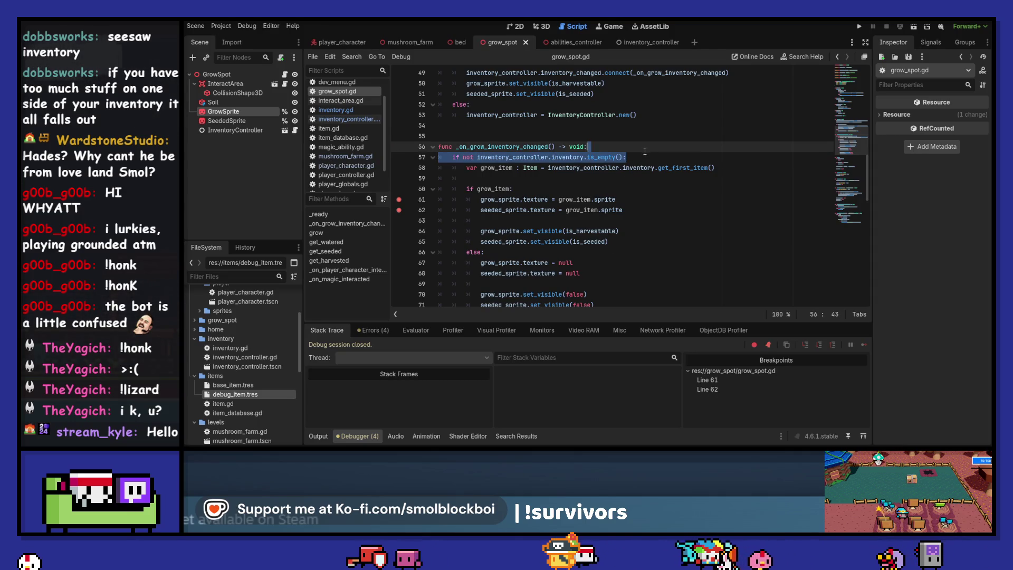
key("BackSpace")
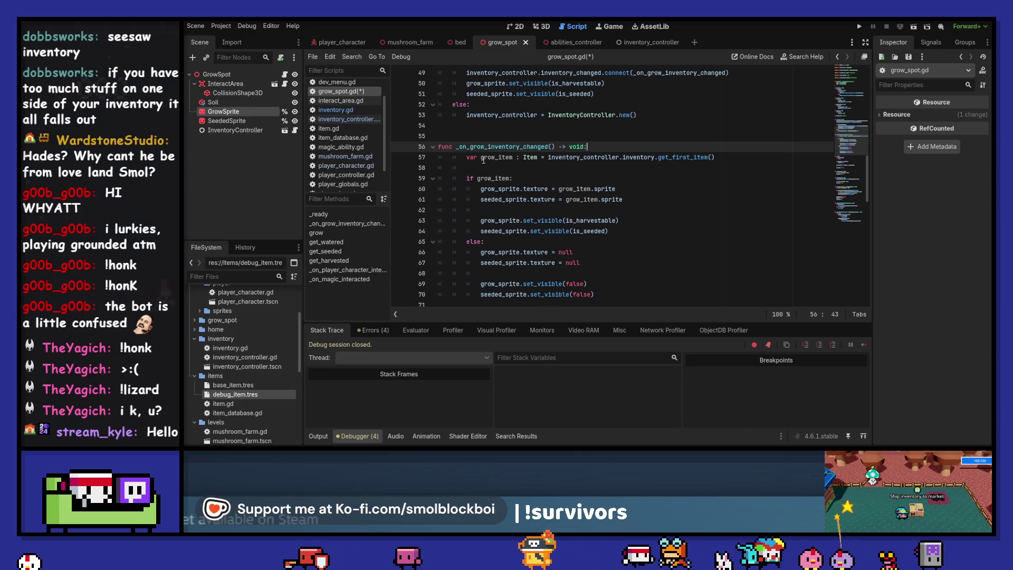
left_click_drag(494, 154, 515, 265)
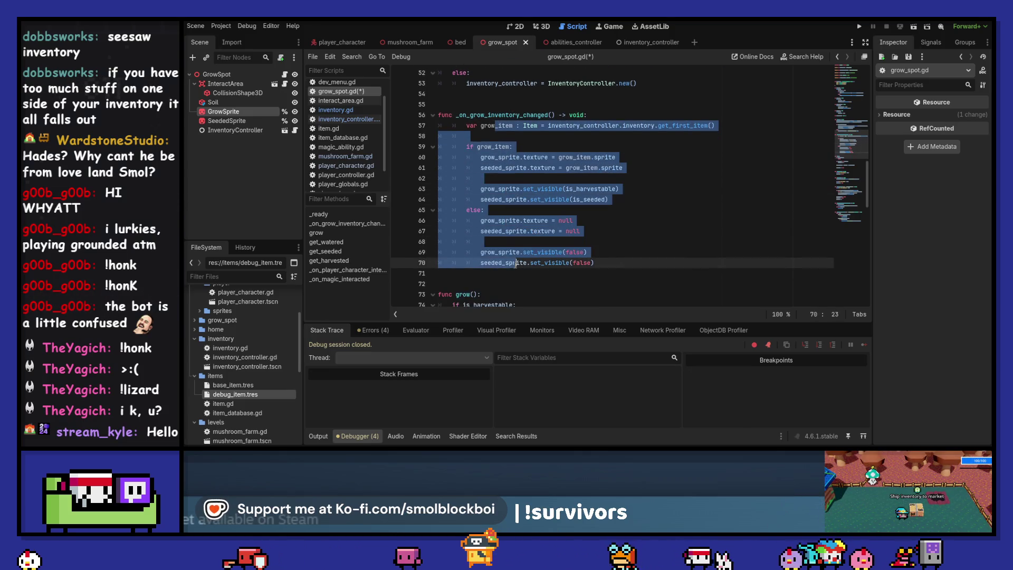
key("shift+Tab")
left_click(579, 136)
key("ctrl+s")
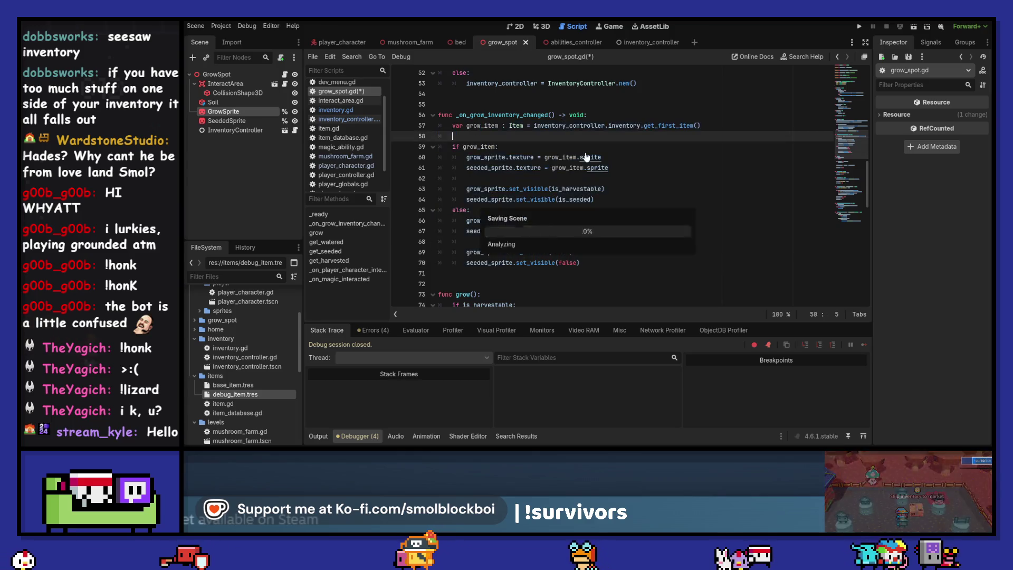
key("F5")
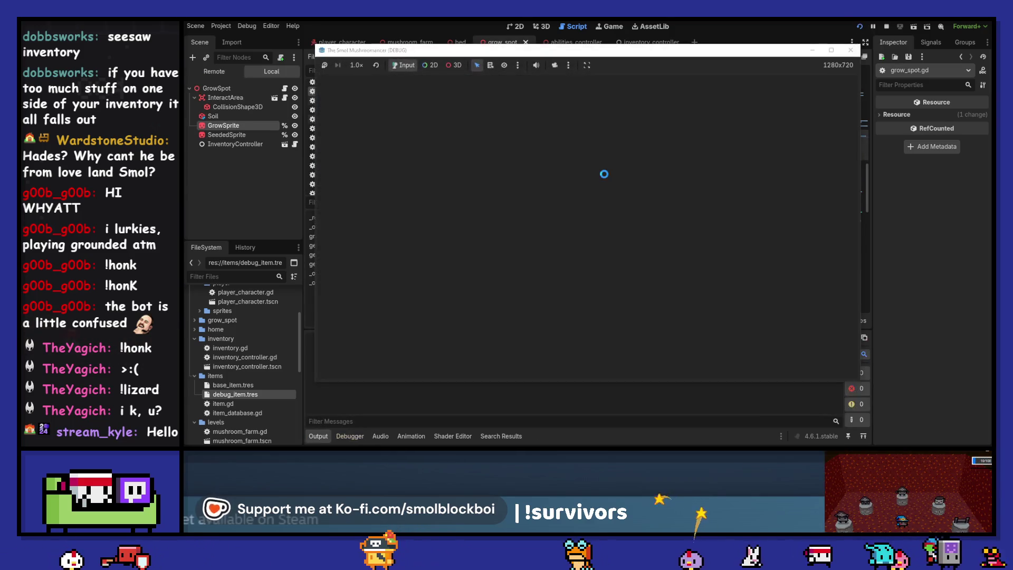
Test-run mushroom_farm, restore the is_empty check, and jump to is_empty in inventory.gd.
left_click(610, 245)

■ **Task**: From the listing, extract all text exactly as given and drop any picture.

■ **Your response**:
key("BackSpace")
left_click_drag(494, 154, 515, 265)
key("shift+Tab")
left_click(579, 136)
key("ctrl+s")
key("F5")
Test-run mushroom_farm, restore the is_empty check, and jump to is_empty in inventory.gd.
left_click(610, 245)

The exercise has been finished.